[START DOCUMENT EXTRACT]

To him who loves us and has freed us from our sins by his blood,
and has made us to be a kingdom and priests to serve his God and Father—
to him be glory and power for ever and ever! Amen.
—Revelation 1:4-6, NIV
— Worship Sourcebook Edition Two

Grace to you and peace
from him who is and who was and who is to come,
and from the seven spirits who are before his throne,
and from Jesus Christ, the faithful witness,
the firstborn of the dead, and the ruler of the kings of the earth.
To him who loves us and freed us from our sins by his blood,
and made us to be a kingdom, priests serving his God and Father,
to him be glory and dominion forever and ever. Amen.
—Revelation 1:4-6, NRSV
— Worship Sourcebook Edition Two

Additional Prayers

O God, our king and our glory, set your seal upon our hearts.
Fashion our lives into a song of your justice and goodness,
so that the world may know of your righteous reign.
And when our earthly songs are spent,
bring us to the marriage supper of the Lamb, Jesus Christ, our Lord. Amen.
— Psalms for All Seasons (http://www.psalmsforallseasons.org)

O God of all power and majesty,
you created the heavens and stretched them out.
You formed the earth and all that comes from it.
You give the breath of life to all who walk on the face of the earth.
Jesus, you conquered sin and death and now reign victorious.
You are Lord; glory is due your name.
The former things have come to pass;
we now await the new things you will bring through the Holy Spirit.
We rejoice to be gathered in your name.
Alleluia! Accept our praises and petitions. Amen.
[Reformed Worship 39:28]
— Worship Sourcebook Edition Two

Ascended Lord, we praise you.
In your death you utterly wiped out the damning evidence
of broken laws and commandments that always hung over our heads.
You completely annulled it by nailing it over your head on the cross.
In your resurrection you gave us new life, free life, full of new possibilities.
In your ascension you paraded sin and death behind you
in your triumphal procession.
You are our guarantee of victory.
You are our guarantee because you went through everything
we struggle with and triumphed over all evil.
What you did, you promised to help us do.
You will always be with us—not merely with sympathy but also with power.
You are our guarantee because it is truly “one of us”
who now governs as ruler of time and space.
This too gives us confidence and courage for the future.
You are our guarantee because, in going away,
you released the Spirit on us.
You are not distant from us but closer to us than ever before.
The current of the Spirit works over and through us endlessly.
It seeps and trickles into all the depths of heart and mind and will
so that truly we are like trees planted by water.
We bear fruit in season, our leaves do not wither,
and all that we do turns out well.
We bring our hopes, our needs, our desires to you.
We are confident of access because you are “one of us.”
We are confident of answers because you are the ruler of the universe.
Yours is the name above every other name,
the name before which every knee bows and every tongue confesses,
“You are Lord,” to the glory of God.
Hear our prayers and accept our praises.

[END DOCUMENT EXTRACT]
[START GIVEN RECORDS]

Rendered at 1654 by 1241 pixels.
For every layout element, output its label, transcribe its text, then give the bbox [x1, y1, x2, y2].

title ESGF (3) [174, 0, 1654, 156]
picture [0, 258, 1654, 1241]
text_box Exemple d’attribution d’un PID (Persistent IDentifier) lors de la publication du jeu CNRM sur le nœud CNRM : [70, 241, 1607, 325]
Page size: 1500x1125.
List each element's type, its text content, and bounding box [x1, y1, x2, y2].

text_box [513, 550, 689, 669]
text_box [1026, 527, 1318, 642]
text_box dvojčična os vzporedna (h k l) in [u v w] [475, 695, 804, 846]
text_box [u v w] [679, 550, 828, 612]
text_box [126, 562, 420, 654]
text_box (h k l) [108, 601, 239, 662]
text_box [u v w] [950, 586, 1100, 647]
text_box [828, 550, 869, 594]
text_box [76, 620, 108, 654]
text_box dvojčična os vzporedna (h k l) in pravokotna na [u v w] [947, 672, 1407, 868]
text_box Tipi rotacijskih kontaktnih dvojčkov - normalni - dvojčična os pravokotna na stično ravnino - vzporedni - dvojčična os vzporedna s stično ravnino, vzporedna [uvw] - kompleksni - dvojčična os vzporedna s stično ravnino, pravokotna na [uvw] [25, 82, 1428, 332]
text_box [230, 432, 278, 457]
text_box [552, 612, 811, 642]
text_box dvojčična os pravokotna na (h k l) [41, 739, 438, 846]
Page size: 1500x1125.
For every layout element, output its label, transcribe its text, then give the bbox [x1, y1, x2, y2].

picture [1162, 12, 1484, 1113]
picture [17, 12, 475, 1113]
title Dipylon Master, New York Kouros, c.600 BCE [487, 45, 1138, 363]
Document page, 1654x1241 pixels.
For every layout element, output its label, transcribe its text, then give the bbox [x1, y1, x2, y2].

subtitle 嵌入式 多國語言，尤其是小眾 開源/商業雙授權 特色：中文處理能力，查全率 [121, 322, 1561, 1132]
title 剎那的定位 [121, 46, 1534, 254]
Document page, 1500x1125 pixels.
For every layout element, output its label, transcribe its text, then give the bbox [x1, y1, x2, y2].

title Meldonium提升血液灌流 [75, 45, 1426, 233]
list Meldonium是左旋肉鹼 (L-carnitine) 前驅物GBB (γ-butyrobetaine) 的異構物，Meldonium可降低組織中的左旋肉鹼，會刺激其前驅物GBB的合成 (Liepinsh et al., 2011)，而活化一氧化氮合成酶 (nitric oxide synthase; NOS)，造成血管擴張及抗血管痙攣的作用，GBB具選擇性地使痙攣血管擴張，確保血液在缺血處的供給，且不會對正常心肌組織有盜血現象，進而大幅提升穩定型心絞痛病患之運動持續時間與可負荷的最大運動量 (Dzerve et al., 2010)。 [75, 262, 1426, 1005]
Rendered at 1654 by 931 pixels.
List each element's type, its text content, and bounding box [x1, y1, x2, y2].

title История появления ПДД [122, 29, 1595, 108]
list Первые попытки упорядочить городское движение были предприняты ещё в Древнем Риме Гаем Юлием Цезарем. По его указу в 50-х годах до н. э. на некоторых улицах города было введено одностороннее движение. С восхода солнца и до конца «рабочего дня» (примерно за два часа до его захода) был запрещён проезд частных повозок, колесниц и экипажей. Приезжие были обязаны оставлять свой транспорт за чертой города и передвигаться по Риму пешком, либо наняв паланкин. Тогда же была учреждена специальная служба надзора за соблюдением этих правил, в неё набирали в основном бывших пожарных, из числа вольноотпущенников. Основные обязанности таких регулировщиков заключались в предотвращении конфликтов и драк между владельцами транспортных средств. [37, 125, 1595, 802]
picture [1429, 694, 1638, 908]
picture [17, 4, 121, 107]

[END GIVEN RECORDS]

**TASK STATEMENT**
Print the passage of the prayer text between "In your ascension" and "Spirit on us.", inclusive, word for word.

**SOLVED PROBLEM**
In your ascension you paraded sin and death behind you
in your triumphal procession.
You are our guarantee of victory.
You are our guarantee because you went through everything
we struggle with and triumphed over all evil.
What you did, you promised to help us do.
You will always be with us—not merely with sympathy but also with power.
You are our guarantee because it is truly “one of us”
who now governs as ruler of time and space.
This too gives us confidence and courage for the future.
You are our guarantee because, in going away,
you released the Spirit on us.